Some files in the repo are missing in MIMIC datasets? #11

Closed AliRasekh closed 1 year ago

AliRasekh commented 1 year ago

Hello,

First, Thanks for your great project and code.

While running the 1_Generate_HAIM-MIMIC-MM file. I got this error:

FileNotFoundError: [Errno 2] No such file or directory: './data/HAIM/physionet/files/mimiciv/1.0/mimic-cxr-jpg/2.0.0/mimic-cxr-2.0.0-jpeg-txt.csv'

The path and other things are correct and I have downloaded and extracted the following datasets as mentioned: https://physionet.org/content/mimiciv/1.0/ https://physionet.org/content/mimic-cxr-jpg/2.0.0/

But in the second link, there is no file named "mimic-cxr-2.0.0-jpeg-txt.csv". How can I access that? And is the MIMIC-CXR version the same that you ran your code on it?

Thanks in advance

lrsoenksen commented 1 year ago

UPDATE (Jun. 12, 2023) For the publication, our team generated the file 'mimic-cxr-2.0.0-jpeg-txt.csv' by compiling an early-release version of participant notes and text from the images in CXR corresponding to MIMIC-IV. We wanted to add these to this repository, but the data policy from PhysioNet.org states we cannot directly share this compiled data via Git Hub. Physionet is the only one with permission to do so or subsets of the data. This means users need to generate their own mimic-cxr-2.0.0-jpeg-txt.csv based on the released notes and CXR files from Physionet.org once all notes are released. The dataset structure can be inferred from the code. As of June 12, 2023, Physionet has not fully released these notes, but it is likely they are planning to do so as part of their full release of MIMIC-IV. We are very sorry for any inconvenience this may cause.

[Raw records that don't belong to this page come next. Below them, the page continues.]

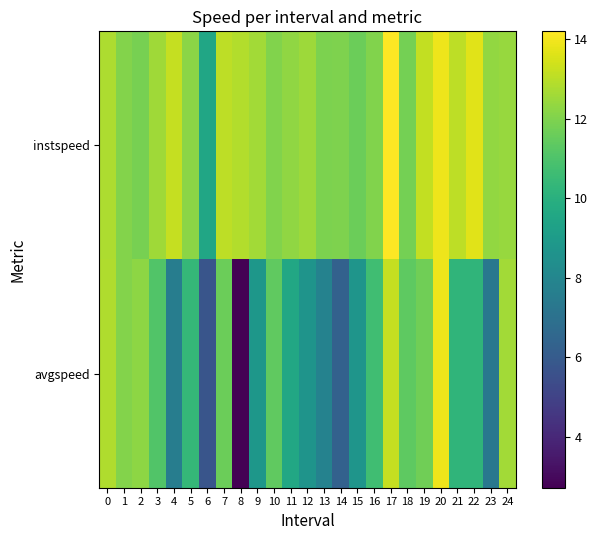

Which category has the lowest value across all series?

8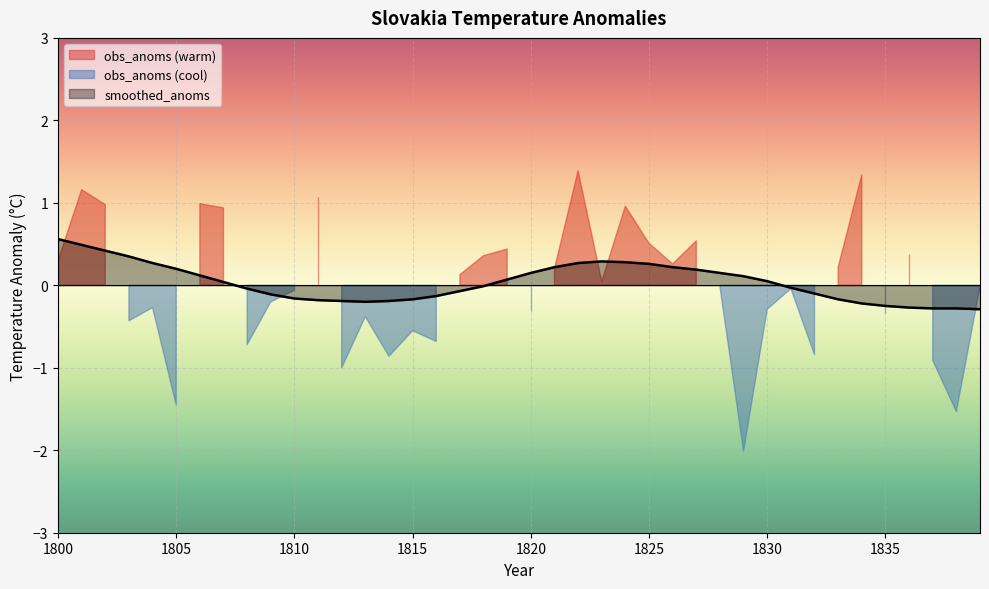

The value at 1827 is 0.2. True or false?

True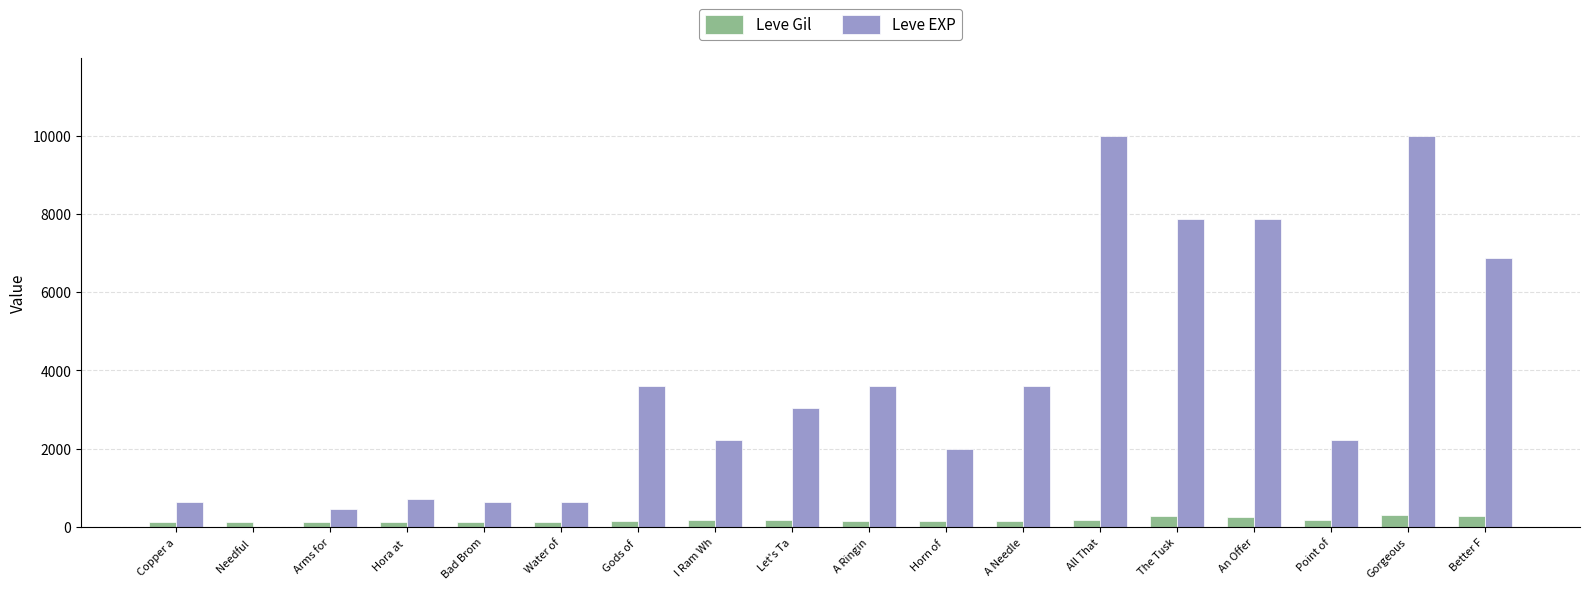

What is the spread (max minus min) of values at Arms for?

338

AliRasekh commented 1 year ago

Thanks for your response.

Then one question. If I comment the following lines, does it cause any problem in generating the multimodal data?

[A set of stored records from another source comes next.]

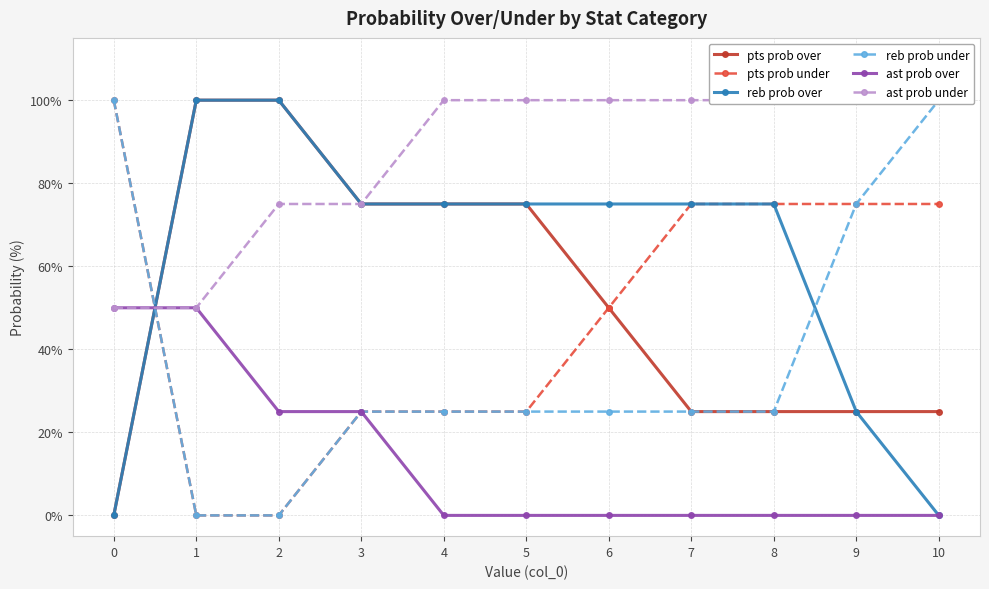

What is the average value of the pts prob under series?

48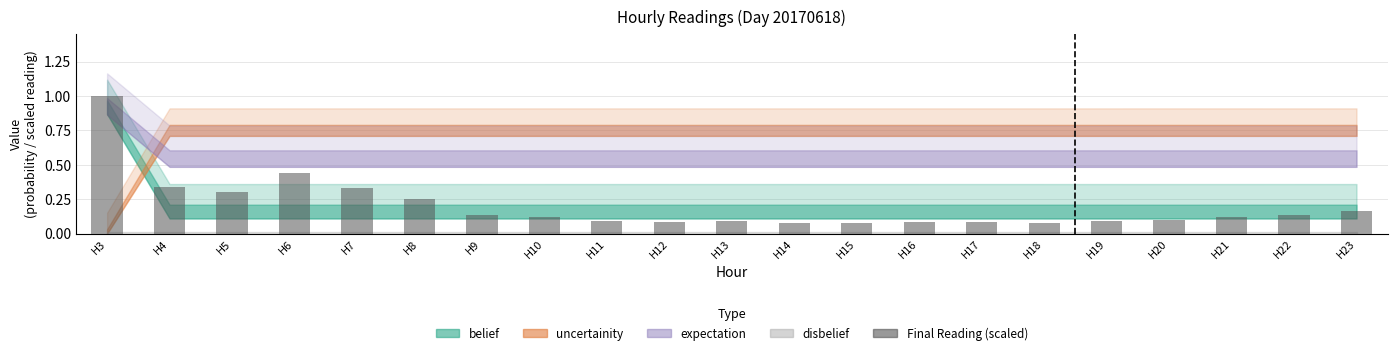

What is the sum of all values?

4.2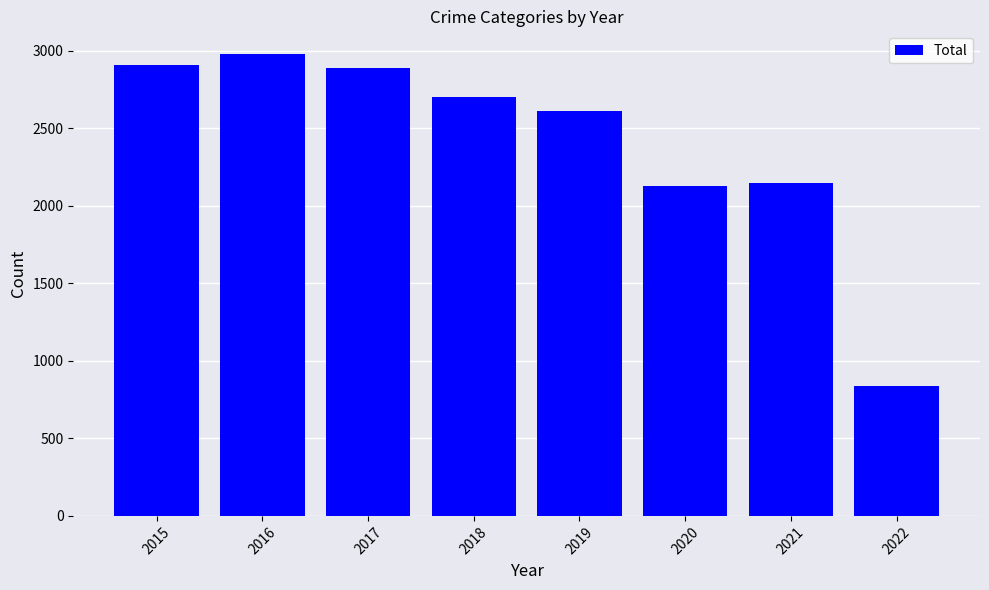

Approximately how many times larger is the value at 2020 compared to 2015?

0.7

#     # Add paths and info to images in cxr
    df_mimic_cxr_jpg =pd.read_csv(core_mimiciv_path + 'mimic-cxr-jpg/2.0.0/mimic-cxr-2.0.0-jpeg-txt.csv')
    df_cxr = pd.merge(df_mimic_cxr_jpg, df_cxr, on='dicom_id')
    # Save
    df_cxr.to_csv(core_mimiciv_path + 'mimic-cxr-jpg/2.0.0/mimic-cxr-2.0.0-metadata.csv', index=False)
    #Read back the dataframe
lrsoenksen commented 1 year ago

It should not cause problems, but the input data would not be the same as in the publication. If you don't use the notes of the images, then you may need to comment downstream lines during embedding generation so that the training algorithm is not expecting input text from there. Additionally, you can just make a mimic-cxr-2.0.0-jpeg-txt.csv all with the same text (empty notes).